Department of Psychology | Clinical Psychology

August 7, 2020 – 10:57 am
Of Psychology• Clinical

Dr. David C. Cicero, Assistant Professor, is focused on understanding the mechanisms involved in the development of psychosis and using that understanding to improve our ability to predict and prevent future psychosis. Most social-cognitive models of psychosis have included two specific components: Aberrant salience (i.e., the unusual or incorrect assignment of significance or importance to stimuli, which is thought to be associated with dopamine dysregulation; Kapur, 2003) and self-processing (i.e., the way in which an individual processes information related to the self). His research program focuses on: (a) defining and measuring the constructs of aberrant salience and psychotic-like experiences; (b) examining the relations between self-processing and psychotic and psychotic-like experiences; and (c) investigating the interaction between aberrant salience and self-processing in psychosis. Dr. Cicero’s research uses questionnaire and interview assessments of psychotic symptoms, basic social cognitive neuroscience tasks to measure aberrant salience and self-processing, experimental psychopathology paradigms to understand normal and abnormal belief formation, and advanced statistical techniques to examine the factor structure of psychotic-like experiences.

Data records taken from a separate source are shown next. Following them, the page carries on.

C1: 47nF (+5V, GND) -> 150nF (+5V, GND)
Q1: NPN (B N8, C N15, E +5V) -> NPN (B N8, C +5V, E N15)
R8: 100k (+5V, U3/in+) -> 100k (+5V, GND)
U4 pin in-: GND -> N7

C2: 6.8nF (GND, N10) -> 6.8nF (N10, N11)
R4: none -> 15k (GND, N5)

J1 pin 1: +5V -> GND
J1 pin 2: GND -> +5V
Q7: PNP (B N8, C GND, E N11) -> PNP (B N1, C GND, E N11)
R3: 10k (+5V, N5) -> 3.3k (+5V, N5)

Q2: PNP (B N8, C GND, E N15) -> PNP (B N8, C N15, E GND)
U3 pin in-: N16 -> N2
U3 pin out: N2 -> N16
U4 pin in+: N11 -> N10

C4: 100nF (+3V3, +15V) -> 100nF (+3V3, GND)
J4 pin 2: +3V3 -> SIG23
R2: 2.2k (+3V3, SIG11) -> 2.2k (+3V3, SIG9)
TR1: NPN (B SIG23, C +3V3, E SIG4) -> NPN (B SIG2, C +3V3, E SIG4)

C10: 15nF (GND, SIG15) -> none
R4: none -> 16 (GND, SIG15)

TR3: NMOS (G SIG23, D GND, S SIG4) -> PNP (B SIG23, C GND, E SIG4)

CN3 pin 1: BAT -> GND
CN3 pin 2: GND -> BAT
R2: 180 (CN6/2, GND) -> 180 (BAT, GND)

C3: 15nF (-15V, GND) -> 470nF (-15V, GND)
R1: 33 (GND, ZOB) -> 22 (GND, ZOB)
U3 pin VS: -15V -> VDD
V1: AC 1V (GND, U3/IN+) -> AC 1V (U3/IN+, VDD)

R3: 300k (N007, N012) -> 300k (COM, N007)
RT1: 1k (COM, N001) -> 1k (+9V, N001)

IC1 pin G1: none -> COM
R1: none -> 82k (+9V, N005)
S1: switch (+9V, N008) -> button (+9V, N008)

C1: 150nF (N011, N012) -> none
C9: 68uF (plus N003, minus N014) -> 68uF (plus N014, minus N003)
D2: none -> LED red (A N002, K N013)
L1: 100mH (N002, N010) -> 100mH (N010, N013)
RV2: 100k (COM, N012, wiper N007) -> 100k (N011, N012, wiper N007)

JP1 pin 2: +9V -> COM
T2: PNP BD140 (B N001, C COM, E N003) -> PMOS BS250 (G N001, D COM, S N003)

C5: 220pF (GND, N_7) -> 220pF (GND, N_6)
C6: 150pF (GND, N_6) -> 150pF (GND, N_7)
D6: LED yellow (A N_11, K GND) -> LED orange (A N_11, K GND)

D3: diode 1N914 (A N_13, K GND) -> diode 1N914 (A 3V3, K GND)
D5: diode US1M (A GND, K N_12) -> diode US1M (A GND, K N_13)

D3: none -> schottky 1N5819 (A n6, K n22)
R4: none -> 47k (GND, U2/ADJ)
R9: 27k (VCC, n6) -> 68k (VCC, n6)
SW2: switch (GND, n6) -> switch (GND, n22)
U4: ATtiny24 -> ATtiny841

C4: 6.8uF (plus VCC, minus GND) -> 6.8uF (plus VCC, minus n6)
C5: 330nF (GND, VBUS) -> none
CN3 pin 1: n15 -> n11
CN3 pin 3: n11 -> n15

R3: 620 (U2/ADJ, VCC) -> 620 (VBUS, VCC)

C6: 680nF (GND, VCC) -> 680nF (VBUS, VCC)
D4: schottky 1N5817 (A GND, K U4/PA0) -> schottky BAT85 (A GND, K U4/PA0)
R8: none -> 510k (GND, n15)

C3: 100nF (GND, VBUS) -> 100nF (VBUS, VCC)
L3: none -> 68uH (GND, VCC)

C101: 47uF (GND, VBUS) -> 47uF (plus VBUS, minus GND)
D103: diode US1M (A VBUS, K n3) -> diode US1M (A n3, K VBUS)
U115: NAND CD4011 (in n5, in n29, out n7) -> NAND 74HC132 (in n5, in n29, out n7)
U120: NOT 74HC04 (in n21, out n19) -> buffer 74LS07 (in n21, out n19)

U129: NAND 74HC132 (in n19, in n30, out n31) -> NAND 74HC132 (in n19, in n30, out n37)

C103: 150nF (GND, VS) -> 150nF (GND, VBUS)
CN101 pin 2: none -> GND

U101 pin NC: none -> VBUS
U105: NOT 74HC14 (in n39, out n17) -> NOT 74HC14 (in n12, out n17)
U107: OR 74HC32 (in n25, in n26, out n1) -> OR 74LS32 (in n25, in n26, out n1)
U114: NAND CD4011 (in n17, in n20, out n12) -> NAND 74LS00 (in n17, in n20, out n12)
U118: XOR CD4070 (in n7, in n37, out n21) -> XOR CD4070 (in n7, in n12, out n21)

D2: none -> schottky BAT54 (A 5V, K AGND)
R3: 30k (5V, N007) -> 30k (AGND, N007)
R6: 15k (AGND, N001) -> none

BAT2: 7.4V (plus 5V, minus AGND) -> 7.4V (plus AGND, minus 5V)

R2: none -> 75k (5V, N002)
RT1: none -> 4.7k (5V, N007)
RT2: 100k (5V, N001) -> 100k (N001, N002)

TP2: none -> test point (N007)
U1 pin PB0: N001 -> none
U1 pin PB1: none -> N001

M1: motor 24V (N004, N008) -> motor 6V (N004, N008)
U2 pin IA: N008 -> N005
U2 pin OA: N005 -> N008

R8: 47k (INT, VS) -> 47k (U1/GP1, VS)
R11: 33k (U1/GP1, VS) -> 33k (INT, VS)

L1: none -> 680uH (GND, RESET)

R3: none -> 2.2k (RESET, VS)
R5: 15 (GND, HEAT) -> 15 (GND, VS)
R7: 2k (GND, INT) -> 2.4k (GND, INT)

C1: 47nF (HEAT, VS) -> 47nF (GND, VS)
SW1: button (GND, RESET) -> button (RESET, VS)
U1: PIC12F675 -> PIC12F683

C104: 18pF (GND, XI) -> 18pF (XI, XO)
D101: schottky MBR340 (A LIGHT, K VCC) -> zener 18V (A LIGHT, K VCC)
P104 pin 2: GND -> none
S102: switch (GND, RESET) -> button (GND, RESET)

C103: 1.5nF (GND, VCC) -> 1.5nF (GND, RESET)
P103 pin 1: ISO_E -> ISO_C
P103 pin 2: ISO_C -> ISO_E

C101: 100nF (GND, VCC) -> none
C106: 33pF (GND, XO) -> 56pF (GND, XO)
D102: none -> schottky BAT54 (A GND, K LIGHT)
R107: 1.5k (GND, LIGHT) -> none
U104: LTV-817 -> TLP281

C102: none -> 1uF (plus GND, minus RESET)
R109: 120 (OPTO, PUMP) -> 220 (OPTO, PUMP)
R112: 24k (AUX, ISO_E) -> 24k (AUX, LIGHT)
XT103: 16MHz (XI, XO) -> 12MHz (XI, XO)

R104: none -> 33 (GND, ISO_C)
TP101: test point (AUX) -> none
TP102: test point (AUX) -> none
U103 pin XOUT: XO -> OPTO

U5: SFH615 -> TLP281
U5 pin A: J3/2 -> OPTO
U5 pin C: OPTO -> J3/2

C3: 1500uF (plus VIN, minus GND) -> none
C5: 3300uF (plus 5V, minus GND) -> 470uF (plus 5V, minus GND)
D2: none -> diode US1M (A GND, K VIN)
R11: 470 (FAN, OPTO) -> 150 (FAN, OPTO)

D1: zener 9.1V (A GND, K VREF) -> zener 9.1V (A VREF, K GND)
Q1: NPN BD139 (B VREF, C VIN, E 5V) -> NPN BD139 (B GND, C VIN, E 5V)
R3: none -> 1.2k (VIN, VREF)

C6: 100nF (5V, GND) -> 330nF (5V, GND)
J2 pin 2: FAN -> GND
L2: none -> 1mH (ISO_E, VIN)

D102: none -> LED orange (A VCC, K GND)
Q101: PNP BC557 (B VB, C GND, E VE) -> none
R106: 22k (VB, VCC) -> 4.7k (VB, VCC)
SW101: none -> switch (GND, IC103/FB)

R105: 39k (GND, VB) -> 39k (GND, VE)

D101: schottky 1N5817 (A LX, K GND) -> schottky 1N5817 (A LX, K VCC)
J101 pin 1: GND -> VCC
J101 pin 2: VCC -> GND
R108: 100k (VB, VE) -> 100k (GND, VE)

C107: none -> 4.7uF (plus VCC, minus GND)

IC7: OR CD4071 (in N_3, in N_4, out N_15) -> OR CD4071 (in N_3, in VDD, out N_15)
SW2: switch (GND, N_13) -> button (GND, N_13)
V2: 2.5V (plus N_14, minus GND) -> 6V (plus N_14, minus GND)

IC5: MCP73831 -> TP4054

Dr. Frank J. Floyd, Professor and Director of Clinical Studies Program, has research interests that include three longitudinal investigations of adaptation in families of children with intellectual and other disabilities. The goal of this work is to understand how family interactions and family relationships (marital, parent-child, sibling) are influenced by raising a child who has disabilities, and how family adaptation, in turn, influences the psychosocial development of the child and the health and well-being of all family members. Dr. Floyd has also conducted research on parental bereavement and on sexual orientation identity development and family relationships among gay, lesbian, and bisexual youth.